For a fleeting moment in which his heart nearly stopped, it seemed to Silk that he had seen Hyacinth among the cheering pedestrians. Before he could shout to his bearers, the woman turned her head and the illusion ended. He had been ready, as he realized as he settled back among the cushions, to spring out of the litter.
I need my glasses, he thought. My old ones, which I can’t possibly get back, or some new ones.
Oreb fluttered on his shoulder. “Good Silk!”
“Crazed Silk,” he told his bird. “Mad and foolish Silk. I mistook another woman for her.”
“No see.”
“My own thought exactly. Several times I’ve dreamed my mother was alive. Have I told you about that?”
Oreb whistled.
“For a minute or two after I woke up, I believed it, and I was so happy. This was like that.” Leaning from the right side of the litter, he addressed the head bearer. “You needn’t go so fast. You’ll wear yourselves out.”
The man grinned and bobbed his head.
Silk settled back again. Their speed was increasing. No doubt the bearers felt it a question of honor; when one carried the calde, one ran. Otherwise ordinary people who had never had the privilege of carrying the calde’s litter might think him on an errand of no importance.

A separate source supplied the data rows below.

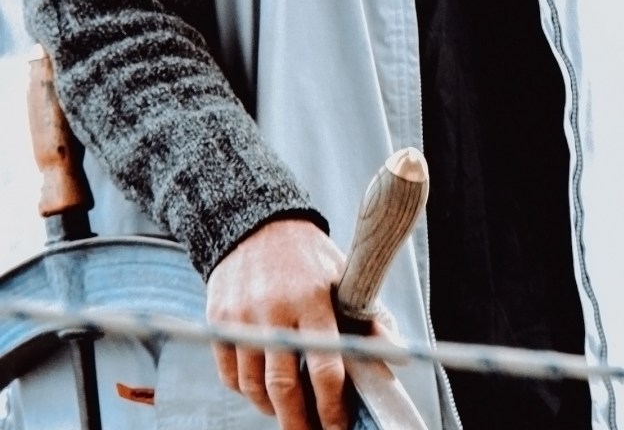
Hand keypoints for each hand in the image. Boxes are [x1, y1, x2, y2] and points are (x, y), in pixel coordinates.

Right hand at [206, 219, 347, 429]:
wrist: (256, 226)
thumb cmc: (308, 256)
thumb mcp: (343, 277)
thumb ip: (366, 317)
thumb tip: (392, 352)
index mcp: (313, 302)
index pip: (324, 368)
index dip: (332, 407)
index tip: (338, 426)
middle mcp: (274, 312)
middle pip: (284, 387)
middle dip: (299, 422)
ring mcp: (242, 319)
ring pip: (253, 386)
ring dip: (272, 409)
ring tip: (288, 411)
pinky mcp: (219, 322)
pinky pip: (229, 374)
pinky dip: (245, 391)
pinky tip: (262, 390)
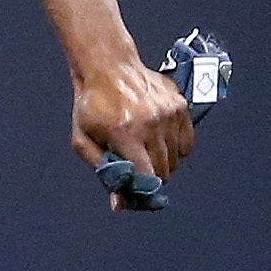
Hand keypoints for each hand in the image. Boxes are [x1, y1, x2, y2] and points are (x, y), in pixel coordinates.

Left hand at [70, 58, 192, 209]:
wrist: (109, 65)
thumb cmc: (92, 104)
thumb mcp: (83, 138)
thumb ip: (103, 171)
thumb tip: (120, 204)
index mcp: (125, 133)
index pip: (146, 176)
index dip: (143, 188)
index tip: (137, 191)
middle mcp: (151, 124)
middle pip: (163, 170)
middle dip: (151, 178)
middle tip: (140, 171)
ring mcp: (168, 114)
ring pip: (176, 159)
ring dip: (163, 163)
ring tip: (147, 151)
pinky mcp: (180, 106)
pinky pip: (186, 142)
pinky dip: (177, 149)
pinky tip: (161, 141)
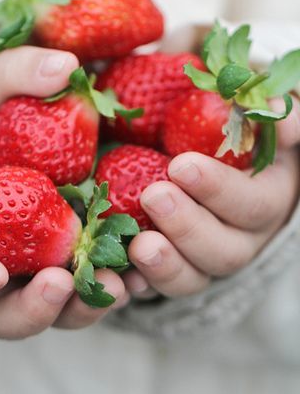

Which would never do; if his errand were of no importance, neither were his bearers.
“I’ve got twenty Guardsmen looking for her,” he told Oreb. “That’s not enough, since they didn’t find her, but it’s all we could spare with the Fourth Brigade holding out on the north side, and the Ayuntamiento in the tunnels.”
Mention of the tunnels made Oreb croak unhappily.
At what amounted to a dead run, the litter swayed, yawed, and swerved off Sun Street onto Lamp. Leaning out Silk said, “Music Street — I thought I made it clear. A block east.”
The head bearer’s head bobbed as before.
“If twenty Guardsmen can’t find her, Oreb, I certainly can’t; and last night I didn’t. We didn’t, I ought to say. So we need help, and I cant hink of three places — no, four — where we may get it. Today we’re going to try them all Most of the fires are out, and Maytera Mint and Oosik can actually fight better without me in the way; so although the physician says I should be in bed, and I’m not supposed to have a minute to myself, I intend to take as many hours as necessary.”